> **TEXT PASSAGE**
--- Begin ---
2022-07-13 04:22:38

by Chengming Zhou

[permalink] [raw]
Subject: [PATCH v2 00/10] sched: task load tracking optimization and cleanup

Hi all,

This patch series is optimization and cleanup for task load tracking
when task migrate CPU/cgroup or switched_from/to_fair().

There are three types of detach/attach_entity_load_avg (except fork and
exit case) for a fair task:
1. task migrate CPU (on_rq migrate or wake_up migrate)
2. task migrate cgroup (detach then attach)
3. task switched_from/to_fair (detach later attach)

patch1 optimize the on_rq migrate CPU case by combine detach into dequeue,
so we don't need to do detach_entity_cfs_rq() in migrate_task_rq_fair()
any more.

patch3-4 cleanup the migrate cgroup case by remove cpu_cgrp_subsys->fork(),
since we already do the same thing in sched_cgroup_fork().

patch1-4 have been reviewed earlier, but conflicts with the current tip
tree, so include them here as a patchset. Sorry for the inconvenience.

patch6-7 use update_load_avg() to do attach/detach after check sched_avg
last_update_time, is preparation patch for the following patches.

patch8-9 fix load tracking for new forked !fair task and when task
switched_from_fair().

After these changes, the task sched_avg last_update_time is reset to 0
when migrate from CPU/cgroup or switched_from_fair(), to save updated
sched_avg for next attach.

Thanks.

Changes in v2:
- split task se depth maintainence into a separate patch3, suggested
by Peter.
- reorder patch6-7 before patch8-9, since we need update_load_avg()
to do conditional attach/detach to avoid corner cases like twice
attach problem.

Chengming Zhou (10):
sched/fair: combine detach into dequeue when migrating task
sched/fair: update comments in enqueue/dequeue_entity()
sched/fair: maintain task se depth in set_task_rq()
sched/fair: remove redundant cpu_cgrp_subsys->fork()
--- End ---
> **PROVIDED MATERIAL**
--- Begin ---
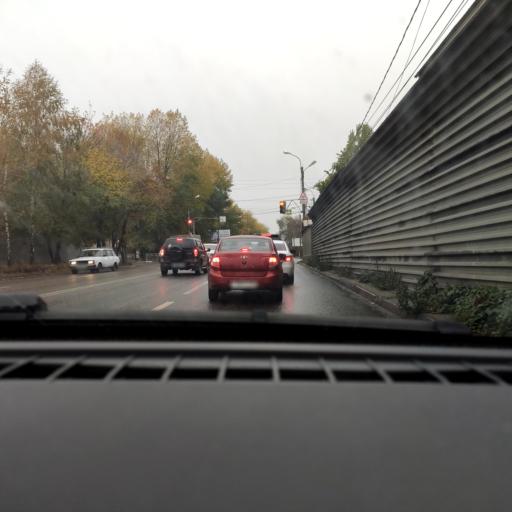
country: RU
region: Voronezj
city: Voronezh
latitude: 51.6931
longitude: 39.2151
--- End ---
--- Begin ---
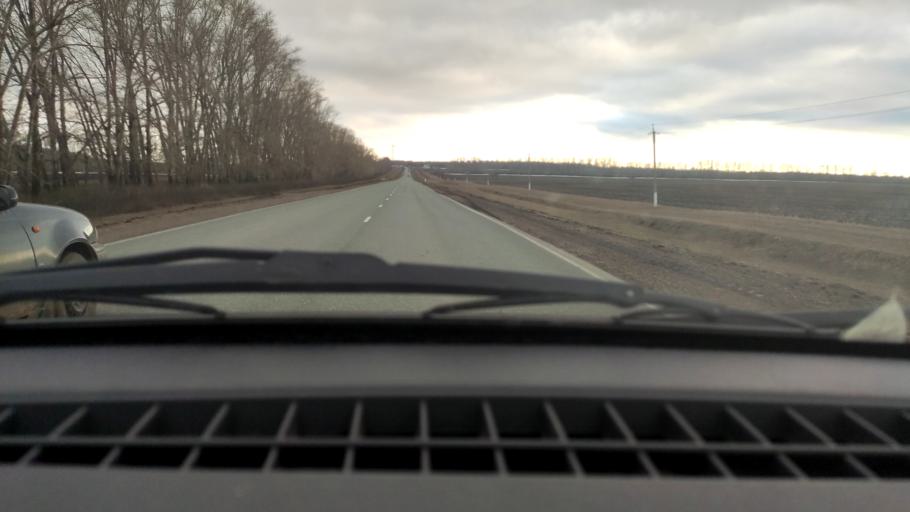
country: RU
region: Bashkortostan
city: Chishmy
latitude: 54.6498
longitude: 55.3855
--- End ---
> **THE PROBLEM**
In the patch cover letter, who suggested splitting task se depth maintenance into a separate patch?

> **SOLUTION FOR THIS TASK**
Peter